Waiting to welcome the new crew members on board will be Expedition 22 commander Jeffrey Williams and Maxim Suraev, launched to the outpost Sept. 30. Suraev and Williams, who has a previous station flight to his credit, have had the lab to themselves since December 1, when cosmonaut Roman Romanenko, European Space Agency astronaut Frank De Winne and Canadian Robert Thirsk returned to Earth after a six-month stay in space.
"One of the things we've learned over the last couple of years is it's really beneficial to have (experienced) crew members (on board) when a new crew arrives," said Kirk Shireman, deputy manager of the space station program at the Johnson Space Center in Houston.
"So while it'll be a new experience for these guys, the fact that Max and Jeff have already been up there, they'll know where everything is, they'll know how things work and that'll allow these three guys to quickly adapt and be able to hit the ground running."
According to an Associated Press report, Creamer told reporters he would miss his family over the Christmas holidays, but "we are going as a family together to a family in space." He has been using Twitter to keep friends, family and the public up to date and plans to continue posting from space.
"I thought if I can give you the status of what I am doing, what we are hoping for, what we are looking forward to seeing, those would be good little teasers," he said.
After a break for Christmas and the New Year holidays, the crew will face a busy month in January.
Using the station's robot arm, a NASA pressurized mating adapter currently attached to the left side of the central Unity module will be relocated Jan. 5 to clear the way for attachment of a new U.S. module in February.

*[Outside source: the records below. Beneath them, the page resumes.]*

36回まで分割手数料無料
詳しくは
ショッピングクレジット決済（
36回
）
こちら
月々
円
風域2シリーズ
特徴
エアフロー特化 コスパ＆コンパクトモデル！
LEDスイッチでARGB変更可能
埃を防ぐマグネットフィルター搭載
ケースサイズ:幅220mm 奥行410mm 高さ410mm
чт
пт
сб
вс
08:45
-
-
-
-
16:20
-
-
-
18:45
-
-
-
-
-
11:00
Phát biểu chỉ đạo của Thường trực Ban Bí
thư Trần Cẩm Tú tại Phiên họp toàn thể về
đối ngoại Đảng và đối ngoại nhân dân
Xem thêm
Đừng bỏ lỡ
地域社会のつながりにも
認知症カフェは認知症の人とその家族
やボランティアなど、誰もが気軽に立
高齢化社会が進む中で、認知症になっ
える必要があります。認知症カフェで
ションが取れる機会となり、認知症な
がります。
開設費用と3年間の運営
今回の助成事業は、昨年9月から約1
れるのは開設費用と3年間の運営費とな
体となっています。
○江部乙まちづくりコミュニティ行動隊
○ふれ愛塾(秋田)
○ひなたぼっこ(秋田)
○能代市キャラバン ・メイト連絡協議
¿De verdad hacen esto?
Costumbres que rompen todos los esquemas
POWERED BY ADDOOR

Suraev and Kotov plan a spacewalk January 14 to finish outfitting a new Russian docking port known as Poisk, or MRM-2, that was recently attached to the Zvezda command module's upward-facing hatch. Once that work is done, the Soyuz TMA-16 spacecraft now docked to Zvezda's aft port--the capsule that carried Williams and Suraev to the station--will be moved to Poisk on January 20.
The shuttle Endeavour is scheduled for launch from the Kennedy Space Center on Fabruary 7 to deliver Tranquility, or Node 3, a roomy module that will be attached to Unity's left-side port. Once installed and checked out, a toilet now installed in the Destiny lab module will be moved into Tranquility, along with exercise equipment and other life support gear that has been temporarily housed elsewhere.

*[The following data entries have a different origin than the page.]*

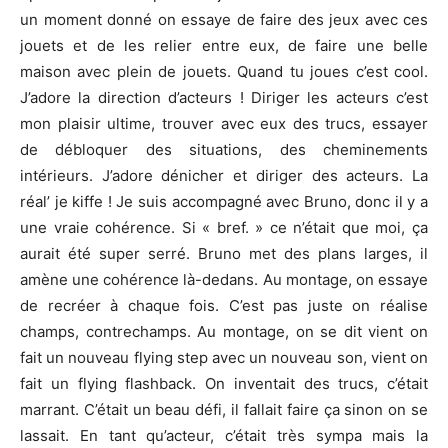
un moment donné on essaye de faire des jeux avec ces
jouets et de les relier entre eux, de faire une belle
maison avec plein de jouets. Quand tu joues c’est cool.
J’adore la direction d’acteurs ! Diriger les acteurs c’est
mon plaisir ultime, trouver avec eux des trucs, essayer
de débloquer des situations, des cheminements
intérieurs. J’adore dénicher et diriger des acteurs. La
réal’ je kiffe ! Je suis accompagné avec Bruno, donc il y a
une vraie cohérence. Si « bref. » ce n’était que moi, ça
aurait été super serré. Bruno met des plans larges, il
amène une cohérence là-dedans. Au montage, on essaye
de recréer à chaque fois. C’est pas juste on réalise
champs, contrechamps. Au montage, on se dit vient on
fait un nouveau flying step avec un nouveau son, vient on
fait un flying flashback. On inventait des trucs, c’était
marrant. C’était un beau défi, il fallait faire ça sinon on se
lassait. En tant qu’acteur, c’était très sympa mais la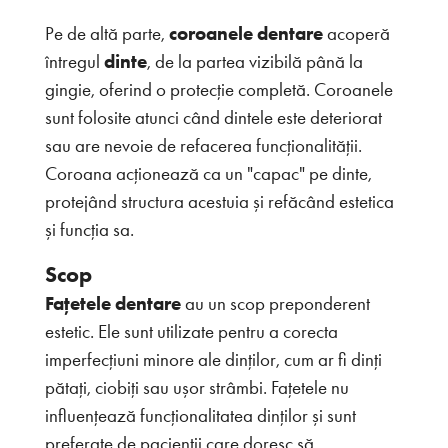
Pe de altă parte,
coroanele dentare
acoperă
întregul
dinte
, de la partea vizibilă până la
gingie, oferind o protecție completă. Coroanele
sunt folosite atunci când dintele este deteriorat
sau are nevoie de refacerea funcționalității.
Coroana acționează ca un "capac" pe dinte,
protejând structura acestuia și refăcând estetica
și funcția sa.
Scop
Fațetele dentare
au un scop preponderent
estetic. Ele sunt utilizate pentru a corecta
imperfecțiuni minore ale dinților, cum ar fi dinți
pătați, ciobiți sau ușor strâmbi. Fațetele nu
influențează funcționalitatea dinților și sunt
preferate de pacienții care doresc să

"This increment really sets the stage for the last year of the shuttle program," Shireman said. "It's a big growth year...the last major growth spurt for the International Space Station...We're looking forward to a really, really exciting year."

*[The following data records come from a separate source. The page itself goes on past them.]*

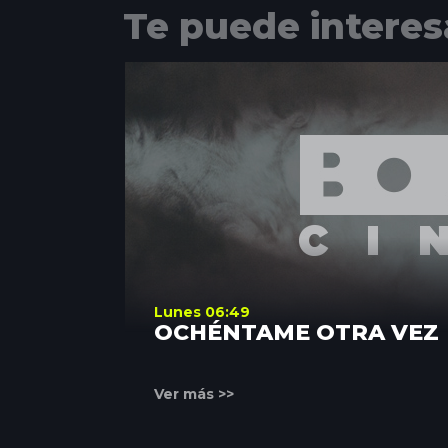
Te puede interes
Lunes 06:49
OCHÉNTAME OTRA VEZ
Ver más >>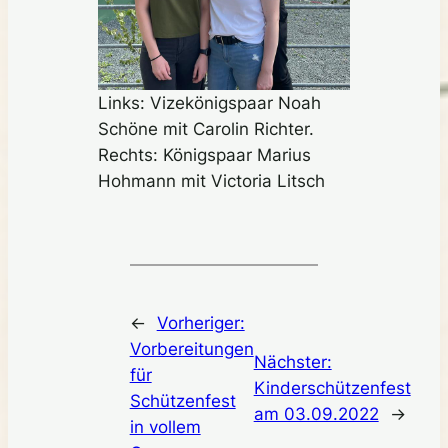
Links: Vizekönigspaar Noah
Schöne mit Carolin Richter.
Rechts: Königspaar Marius
Hohmann mit Victoria Litsch
←
Vorheriger:
Vorbereitungen
Nächster:
für
Kinderschützenfest
Schützenfest
am 03.09.2022
→
in vollem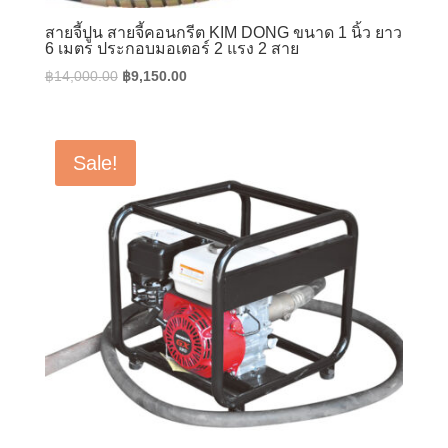
สายจี้ปูน สายจี้คอนกรีต KIM DONG ขนาด 1 นิ้ว ยาว
6 เมตร ประกอบมอเตอร์ 2 แรง 2 สาย
Original
Current
฿
14,000.00
฿
9,150.00
price
price
was:
is:
฿14,000.00.
฿9,150.00.
Sale!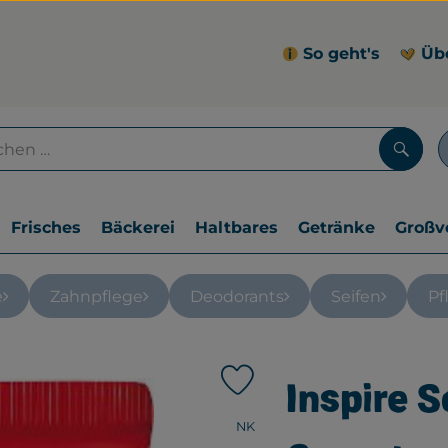
So geht's
Üb
Such
Frisches
Bäckerei
Haltbares
Getränke
Großv
e
Zahnpflege
Deodorants
Seifen
Pf
Inspire 
Produkt zu Favouriten hinzu
, Verband:
NK
, Kontrollstelle:
.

As it currently stands, four Soyuz flights to the station are planned in 2010, NASA's final five shuttle missions and up to six unmanned Progress supply ships. Along with Tranquility, a new Russian module will be delivered by the shuttle, along with a cargo transfer module that will be left aboard the station after the final shuttle visit.
"This is the beginning of another phase where we learn to operate with a larger crew size, more demands on the hardware, more demands on the space station," said Bill Gerstenmaier, NASA's associated administrator of space operations. "So for the systems to work right requires a lot of extra preparation and this is the beginning of that preparation."
Said chief astronaut Peggy Whitson: "It's obviously very complicated. I think we have done in the past several years a fantastic job of making very difficult things look easy. We always have problems, but we always seem to be able to overcome them and I think that's kind of NASA's theme for survival.
"We expect that adding on a new module, two new modules this year ... it's going to be pretty exciting, expanding the station even further. I know when I was up there when we increased the station volume with three new modules it was just really exciting, opening up this huge new space to live in and explore."
UPDATED at 5:30 p.m. EST with Soyuz launch.